Paine responded with words as carefully chosen as any he had even written:
“I have no wish to believe on the subject.”
He died peacefully early the following morning.
To this day, unfounded rumors and urban legends persist of Paine’s supposed recantation of his Deism, his purported terror of the fires of hell. Paine knew no such fears. The historical record shows that Thomas Paine died “placidly, and almost without a struggle,” in the words of his friend Clio Rickman. “[He] died,” says Rickman, “as he had lived, a deist.”
About a century later, John E. Remsberg, a teacher, Civil War Union veteran, and prolific writer of freethought literature, imagined and described Paine’s death this way:
Tempestuous as life’s voyage had been, the old man reached his port in peace. Nature, whom he had deified, fondly and pityingly held him in her all-embracing arms, and soothed him in that last sad hour as with a mother’s love. The morning sun looked kindly down and kissed his throbbing temples; gentle breezes, fragrant with the odors of a thousand roses, fanned his fevered brow; joyous birds, whose songs he loved so well, came to his window and sang their cheeriest notes; while faithful friends were at his bedside, ministering to every want. And so, bravely and peacefully, with that serenity of soul which only the consciousness of a well-spent life can give, the grand old patriot passed away.

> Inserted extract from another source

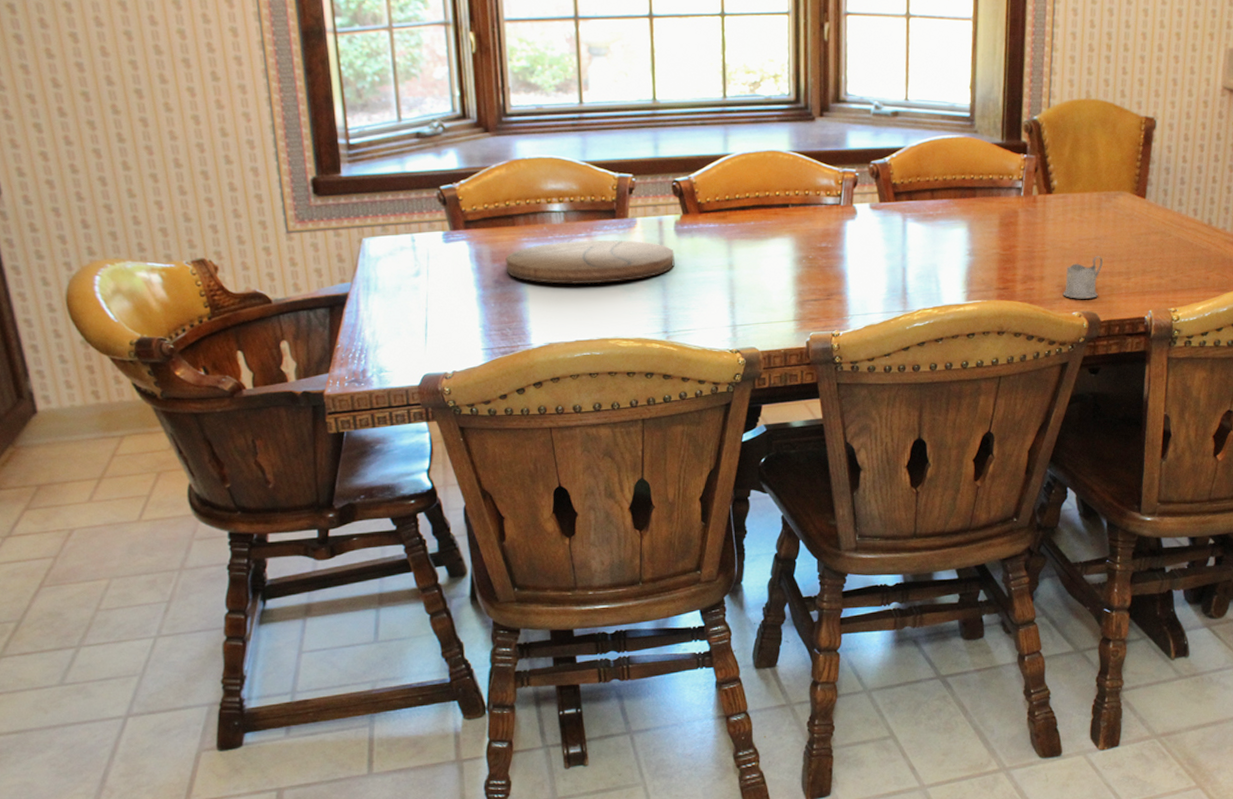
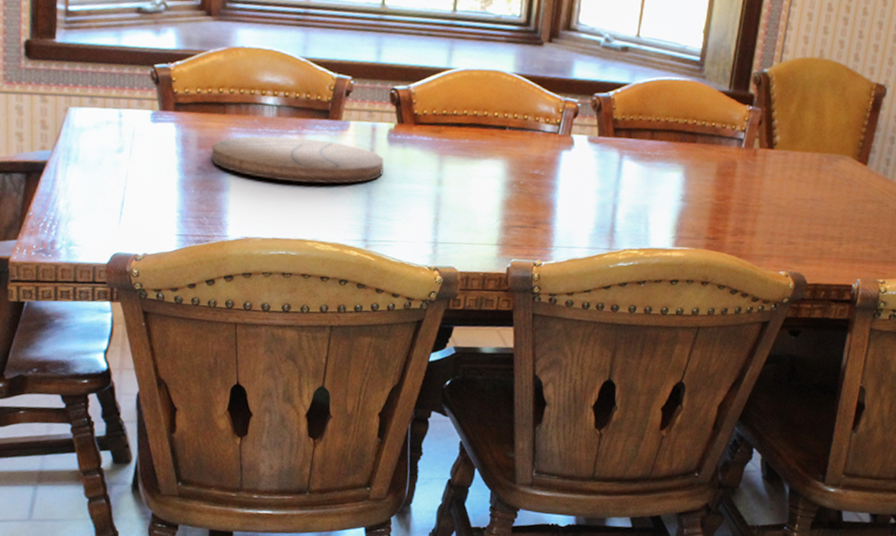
tea glass holder: present [1062,256,1104,299] -> none [772,217,817,260]

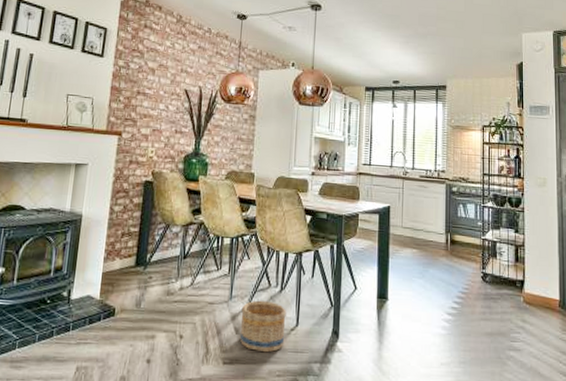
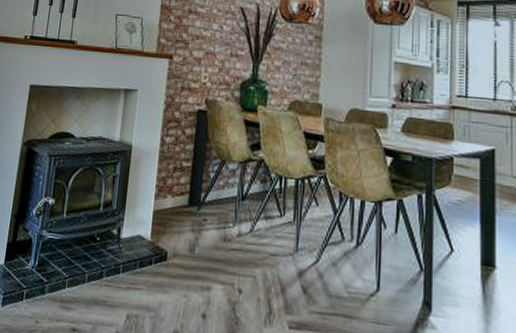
basket: present [240,300,286,353] -> none [309,255,364,320]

Remsberg writes in the florid and sentimental language of nineteenth-century popular literature, a style that is often mocked and disparaged today, but I have always loved this passage because of the writer’s obvious feeling for Paine, and his clear desire to reach back across time and envision — or offer — comfort to the lonely soul who had sacrificed so much in fighting for the rights and liberties of others.
It is worth remembering that as a veteran of the Civil War, Remsberg would have been witness to battlefield deaths and suffering on a scale that Americans had never before experienced. As historian Drew Gilpin Faust notes in This Republic of Suffering: Death and the American Civil War, Americans of the Civil War era shared Victorian sensibilities about death. A “good death” meant being surrounded by family and making peace with God. Books were written expressly to instruct Christian readers on how to die properly — with grace, dignity, and appropriate piety. The brutality of the Civil War, with its massive, indiscriminate, and often anonymous slaughter, shattered this mythology for many.
It is interesting to think that in some sense, Remsburg, steeped in the traditions of this era, may in fact have been striving to give Thomas Paine the gift, if only in memory, of a good death.